I've read Why don't the manufacturers do these? a place for ideas... (BTW, great topic - please write more) and one of the ideas was:

lmh wrote:
Calculate the inner product of an LC-MS spectrum and the same spectrum shifted X units left. Soooo useful for neutral losses. This just means take a copy of the spectrum, move it X units leftwards, multiply each intensity of ion in the region where the two spectra overlap by its corresponding value in the other unshifted spectrum, and sum all the values. If you have a peak that fragments to something X units lighter (source fragmentation), it will be intense in both the unshifted and the shifted spectrum, and you get a big signal. This really does work, and is a valuable addition to single quads, and useful in ion-traps, where it will pick up things that weren't chosen for data-dependent fragmentation.
I have some questions:
1. Why do we want to multiply instead of adding the signals like we do for the isotopes? All these masses could relate to the same substance:
Image
2. When extracting EIC - I assume all these fragments should be summed up to result in a bigger peak, right?

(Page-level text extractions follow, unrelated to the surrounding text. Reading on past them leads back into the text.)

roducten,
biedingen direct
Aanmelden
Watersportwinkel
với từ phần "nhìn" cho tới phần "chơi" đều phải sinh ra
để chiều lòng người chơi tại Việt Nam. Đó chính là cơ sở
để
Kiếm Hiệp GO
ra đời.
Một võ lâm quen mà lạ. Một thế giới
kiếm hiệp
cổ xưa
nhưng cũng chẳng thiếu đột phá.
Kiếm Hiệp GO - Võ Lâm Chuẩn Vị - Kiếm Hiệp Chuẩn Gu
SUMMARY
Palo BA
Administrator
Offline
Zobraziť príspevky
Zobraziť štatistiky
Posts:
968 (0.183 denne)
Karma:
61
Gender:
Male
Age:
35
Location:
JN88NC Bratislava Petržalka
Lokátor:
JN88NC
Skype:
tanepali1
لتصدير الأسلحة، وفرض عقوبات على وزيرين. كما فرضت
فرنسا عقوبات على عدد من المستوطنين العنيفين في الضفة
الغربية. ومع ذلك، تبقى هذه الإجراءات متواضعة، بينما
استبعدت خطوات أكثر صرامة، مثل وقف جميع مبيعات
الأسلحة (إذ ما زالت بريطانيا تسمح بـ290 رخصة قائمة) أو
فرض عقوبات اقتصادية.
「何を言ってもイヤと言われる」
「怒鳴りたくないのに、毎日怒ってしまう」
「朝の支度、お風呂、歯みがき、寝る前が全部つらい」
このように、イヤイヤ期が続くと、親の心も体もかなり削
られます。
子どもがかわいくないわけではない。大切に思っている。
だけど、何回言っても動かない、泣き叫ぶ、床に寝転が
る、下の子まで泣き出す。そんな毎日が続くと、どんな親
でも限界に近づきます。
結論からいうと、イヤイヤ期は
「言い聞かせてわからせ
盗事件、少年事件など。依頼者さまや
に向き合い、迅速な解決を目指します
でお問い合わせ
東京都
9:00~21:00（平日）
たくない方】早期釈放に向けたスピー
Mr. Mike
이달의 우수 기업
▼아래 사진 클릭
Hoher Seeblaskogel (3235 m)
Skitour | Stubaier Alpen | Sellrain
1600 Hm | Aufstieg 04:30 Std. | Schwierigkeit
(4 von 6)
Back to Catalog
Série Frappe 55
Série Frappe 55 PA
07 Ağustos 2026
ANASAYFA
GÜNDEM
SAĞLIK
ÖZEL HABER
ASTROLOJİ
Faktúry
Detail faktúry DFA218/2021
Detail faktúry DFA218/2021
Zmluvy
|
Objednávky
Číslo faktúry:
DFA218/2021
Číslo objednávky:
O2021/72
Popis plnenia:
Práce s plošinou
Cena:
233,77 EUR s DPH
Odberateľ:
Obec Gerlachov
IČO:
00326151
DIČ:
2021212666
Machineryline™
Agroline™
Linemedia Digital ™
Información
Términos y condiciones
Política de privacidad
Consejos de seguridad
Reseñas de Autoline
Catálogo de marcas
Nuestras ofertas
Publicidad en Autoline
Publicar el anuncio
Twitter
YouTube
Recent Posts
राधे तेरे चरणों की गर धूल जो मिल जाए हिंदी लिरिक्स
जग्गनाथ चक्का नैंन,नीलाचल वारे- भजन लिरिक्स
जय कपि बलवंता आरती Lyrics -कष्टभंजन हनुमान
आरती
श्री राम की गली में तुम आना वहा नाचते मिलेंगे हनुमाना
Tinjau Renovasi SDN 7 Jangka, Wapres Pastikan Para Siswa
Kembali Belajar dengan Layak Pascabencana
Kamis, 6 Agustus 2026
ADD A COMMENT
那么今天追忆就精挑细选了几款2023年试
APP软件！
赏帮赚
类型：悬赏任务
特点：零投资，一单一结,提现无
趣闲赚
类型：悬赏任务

3. Shouldn't the detection of neutral loss be done automatically w/o manual intervention? Finding repeating patterns within the scan isn't too hard (that's where we'd multiply to get the inner product) though it will take more time to calculate.. Or do chemists want to have full control over this?
4. If the neutral loss contained Br or Cl this would result in a different isotopic pattern - would chemists try to figure out such neutral loss as well? I mean - is it practical?